The Supreme Court (SC) of India, on Friday, ordered a stay on the implementation of an earlier judgment, passed by the National Company Law Appellate Tribunal (NCLAT) that ordered the reinstatement of Cyrus Mistry as executive chairman of Tata Sons, the flagship holding firm of the $110-billion Tata group. This was reported by the Press Trust of India on Friday afternoon.

On December 18, 2019 the NCLAT had overturned an earlier verdict passed by the Mumbai bench of the National Company Law Tribunal (NCLT) that had dismissed a plea by Mistry, who was sacked as Tata group chairman in 2016, and a couple of his family investment firms. The Shapoorji Pallonji (SP) Group, whose patriarch Pallonji Mistry is Mistry’s father, is the single largest shareholder in Tata Sons with an 18.4% stake. In his suit before the NCLT, Mistry had alleged oppression of minority shareholders and mismanagement and had also challenged the legality of the process by which he was removed as chairman and as a director on the board of a few listed Tata group firms. The allegations were levelled against Tata Sons, its directors, the Tata Trusts (a clutch of philanthropic bodies that collectively own a majority of 66% in Tata Sons), and its trustees (including Mistry’s predecessor Ratan Tata).
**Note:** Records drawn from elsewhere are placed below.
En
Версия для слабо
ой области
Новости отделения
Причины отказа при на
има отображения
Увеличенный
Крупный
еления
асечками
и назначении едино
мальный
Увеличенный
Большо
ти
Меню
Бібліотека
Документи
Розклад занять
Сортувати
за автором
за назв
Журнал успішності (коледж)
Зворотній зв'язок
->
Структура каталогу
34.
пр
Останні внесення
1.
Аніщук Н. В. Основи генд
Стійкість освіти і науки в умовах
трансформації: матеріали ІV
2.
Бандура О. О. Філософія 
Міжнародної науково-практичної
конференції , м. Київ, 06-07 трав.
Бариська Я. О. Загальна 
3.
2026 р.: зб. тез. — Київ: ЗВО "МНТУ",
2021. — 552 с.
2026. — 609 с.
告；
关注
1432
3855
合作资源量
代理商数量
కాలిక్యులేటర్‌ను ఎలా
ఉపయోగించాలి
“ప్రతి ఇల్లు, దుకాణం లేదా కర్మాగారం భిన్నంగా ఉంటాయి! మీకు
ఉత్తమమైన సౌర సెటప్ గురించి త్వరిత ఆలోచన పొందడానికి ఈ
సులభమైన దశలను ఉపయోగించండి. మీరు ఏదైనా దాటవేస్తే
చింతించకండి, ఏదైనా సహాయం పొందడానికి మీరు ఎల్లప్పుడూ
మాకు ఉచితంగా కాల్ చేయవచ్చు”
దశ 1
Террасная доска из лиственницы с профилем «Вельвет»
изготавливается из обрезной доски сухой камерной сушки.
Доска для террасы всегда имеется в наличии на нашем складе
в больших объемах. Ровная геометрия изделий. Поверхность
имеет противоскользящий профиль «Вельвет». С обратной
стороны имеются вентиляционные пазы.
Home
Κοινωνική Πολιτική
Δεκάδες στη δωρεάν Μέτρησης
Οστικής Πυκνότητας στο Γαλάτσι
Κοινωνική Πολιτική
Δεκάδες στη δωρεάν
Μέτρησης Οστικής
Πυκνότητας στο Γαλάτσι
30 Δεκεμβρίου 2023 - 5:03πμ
The NCLT found no merit in Mistry’s suit and dismissed it. Mistry consequently moved the NCLAT, which last month passed a judgment in his favour. The NCLAT found the board meeting at which Mistry was removed as chairman to be illegal; found merit in claims of prejudicial behaviour against minority shareholders like the SP Group; and also ordered a reversal of Tata Sons’ conversion into a private limited company from a public limited company. Tata Sons and Ratan Tata in his personal capacity then moved the apex court earlier this year, asking for the NCLAT judgment to be declared void as it went against the grain of corporate democracy.
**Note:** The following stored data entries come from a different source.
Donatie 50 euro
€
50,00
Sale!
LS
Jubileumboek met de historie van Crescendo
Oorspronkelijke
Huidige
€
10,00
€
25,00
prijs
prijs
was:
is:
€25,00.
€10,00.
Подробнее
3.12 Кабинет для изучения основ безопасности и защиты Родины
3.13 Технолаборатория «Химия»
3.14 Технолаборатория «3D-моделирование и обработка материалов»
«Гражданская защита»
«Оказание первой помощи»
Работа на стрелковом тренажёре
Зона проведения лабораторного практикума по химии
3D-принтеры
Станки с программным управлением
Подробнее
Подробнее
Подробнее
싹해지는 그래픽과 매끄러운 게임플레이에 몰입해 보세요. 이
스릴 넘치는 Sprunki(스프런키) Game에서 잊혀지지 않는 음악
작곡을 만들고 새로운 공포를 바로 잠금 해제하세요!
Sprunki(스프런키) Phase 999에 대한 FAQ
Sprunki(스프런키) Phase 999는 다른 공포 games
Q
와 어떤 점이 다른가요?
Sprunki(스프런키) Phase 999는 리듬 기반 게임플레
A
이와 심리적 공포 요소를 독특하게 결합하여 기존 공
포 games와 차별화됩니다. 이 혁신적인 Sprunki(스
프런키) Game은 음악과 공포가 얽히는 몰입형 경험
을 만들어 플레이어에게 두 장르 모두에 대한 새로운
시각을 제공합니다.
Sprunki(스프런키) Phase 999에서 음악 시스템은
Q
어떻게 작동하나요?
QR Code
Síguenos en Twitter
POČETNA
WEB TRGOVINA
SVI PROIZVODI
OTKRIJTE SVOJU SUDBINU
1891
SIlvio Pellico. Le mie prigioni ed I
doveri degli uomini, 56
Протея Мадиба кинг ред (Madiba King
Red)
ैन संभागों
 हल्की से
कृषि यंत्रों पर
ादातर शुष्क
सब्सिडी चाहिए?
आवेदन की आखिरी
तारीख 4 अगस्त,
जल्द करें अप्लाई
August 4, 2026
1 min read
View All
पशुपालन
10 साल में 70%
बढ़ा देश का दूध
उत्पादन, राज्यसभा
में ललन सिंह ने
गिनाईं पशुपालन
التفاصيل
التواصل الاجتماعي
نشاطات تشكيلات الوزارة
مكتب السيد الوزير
While the fine print of the SC’s order issued on Friday needs to be examined carefully, it appears that the stay on the NCLAT verdict is to allow the apex court to hear the matter, and the arguments of both sides, in its entirety. A report on NDTV.com stated that the chief justice of India, S.A. Bobde, while hearing the matter, observed that the NCLAT’s decision to restore Mistry’s chairmanship might have been an “adjudication error” that permeates the whole order.

Earlier this month, Mistry had issued a detailed press statement clarifying that he wasn’t seeking to return as Tata Sons chairman, or as a director on the board of the group companies. He stated that his battle against Tata Sons and its promoters had more to do with ensuring the highest level of governance at one of India’s oldest and largest business houses and not an individual quest for power. In that sense, the apex court’s stay on the restoration of Mistry’s chairmanship won't have much impact. What will however be crucial is the stand that the SC takes on the right that the Mistry family has to a seat on the board of Tata Sons. Soon after Mistry moved the NCLT against his ouster, he was also removed as a director on the board of the flagship holding company of the salt-to-software conglomerate.
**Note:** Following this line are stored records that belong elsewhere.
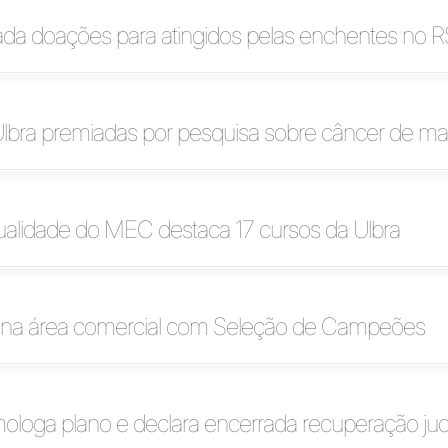
ada doações para atingidos pelas enchentes no R
Ulbra premiadas por pesquisa sobre câncer de 
ualidade do MEC destaca 17 cursos da Ulbra
a na área comercial com Seleção de Campeões
ologa plano e declara encerrada recuperação judi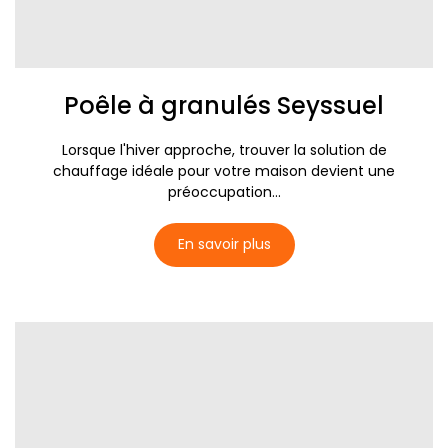
Poêle à granulés Seyssuel
Lorsque l'hiver approche, trouver la solution de
chauffage idéale pour votre maison devient une
préoccupation...
En savoir plus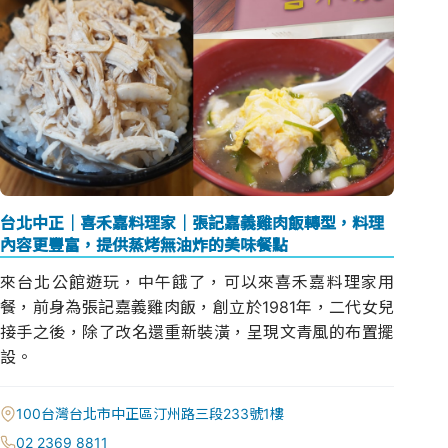
台北中正｜喜禾嘉料理家｜張記嘉義雞肉飯轉型，料理
內容更豐富，提供蒸烤無油炸的美味餐點
來台北公館遊玩，中午餓了，可以來喜禾嘉料理家用
餐，前身為張記嘉義雞肉飯，創立於1981年，二代女兒
接手之後，除了改名還重新裝潢，呈現文青風的布置擺
設。
100台灣台北市中正區汀州路三段233號1樓
02 2369 8811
In his last statement issued on January 6, Mistry maintained that he will continue to fight for his family’s right to be on the board of the company. The NCLAT in its judgment had also observed that, going forward, the majority shareholders of Tata Sons should discuss important corporate matters with minority shareholders like the SP Group, before taking a final decision. Given the troubled relationship, this entails the potential for future flash points that can hinder operations if the two sides do not see eye to eye on matters.

Though Pallonji Mistry had been a director of Tata Sons (and was later succeeded by his son Cyrus, even before he became group chairman), it was always at the invitation of the company. Tata Sons says there is no written agreement that mandates it to have a member from the SP Group as a board member.